Task item:
Your answer should be the lines of the data below that contain "Components".

[Records for the task Boundary: Start]

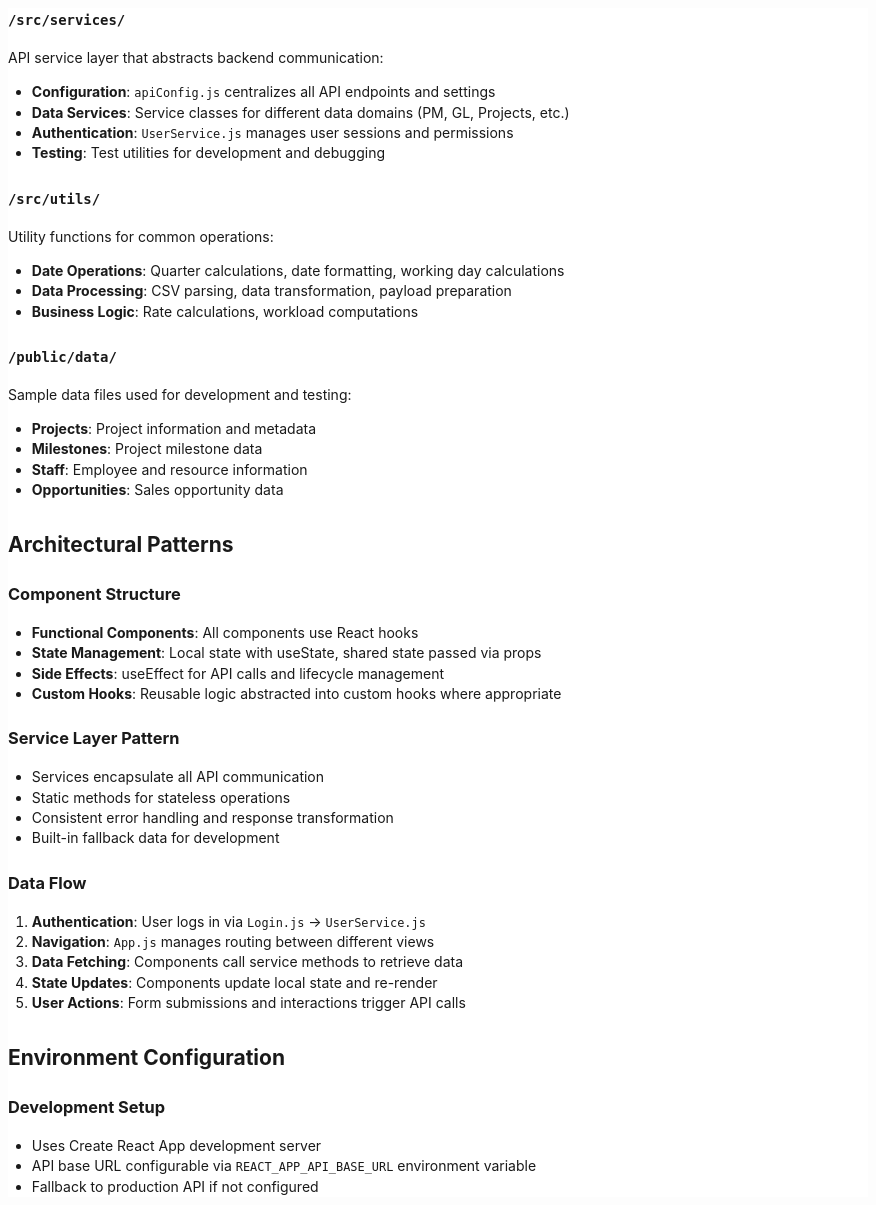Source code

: ### `/src/services/`
API service layer that abstracts backend communication:
- **Configuration**: `apiConfig.js` centralizes all API endpoints and settings
- **Data Services**: Service classes for different data domains (PM, GL, Projects, etc.)
- **Authentication**: `UserService.js` manages user sessions and permissions
- **Testing**: Test utilities for development and debugging

### `/src/utils/`
Utility functions for common operations:
- **Date Operations**: Quarter calculations, date formatting, working day calculations
- **Data Processing**: CSV parsing, data transformation, payload preparation
- **Business Logic**: Rate calculations, workload computations

### `/public/data/`
Sample data files used for development and testing:
- **Projects**: Project information and metadata
- **Milestones**: Project milestone data
- **Staff**: Employee and resource information
- **Opportunities**: Sales opportunity data

## Architectural Patterns

### Component Structure
- **Functional Components**: All components use React hooks
- **State Management**: Local state with useState, shared state passed via props
- **Side Effects**: useEffect for API calls and lifecycle management
- **Custom Hooks**: Reusable logic abstracted into custom hooks where appropriate

### Service Layer Pattern
- Services encapsulate all API communication
- Static methods for stateless operations
- Consistent error handling and response transformation
- Built-in fallback data for development

### Data Flow
1. **Authentication**: User logs in via `Login.js` → `UserService.js`
2. **Navigation**: `App.js` manages routing between different views
3. **Data Fetching**: Components call service methods to retrieve data
4. **State Updates**: Components update local state and re-render
5. **User Actions**: Form submissions and interactions trigger API calls

## Environment Configuration

### Development Setup
- Uses Create React App development server
- API base URL configurable via `REACT_APP_API_BASE_URL` environment variable
- Fallback to production API if not configured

[Records for the task Boundary: End]

Result of this exercise:
- **Functional Components**: All components use React hooks
3. **Data Fetching**: Components call service methods to retrieve data
4. **State Updates**: Components update local state and re-render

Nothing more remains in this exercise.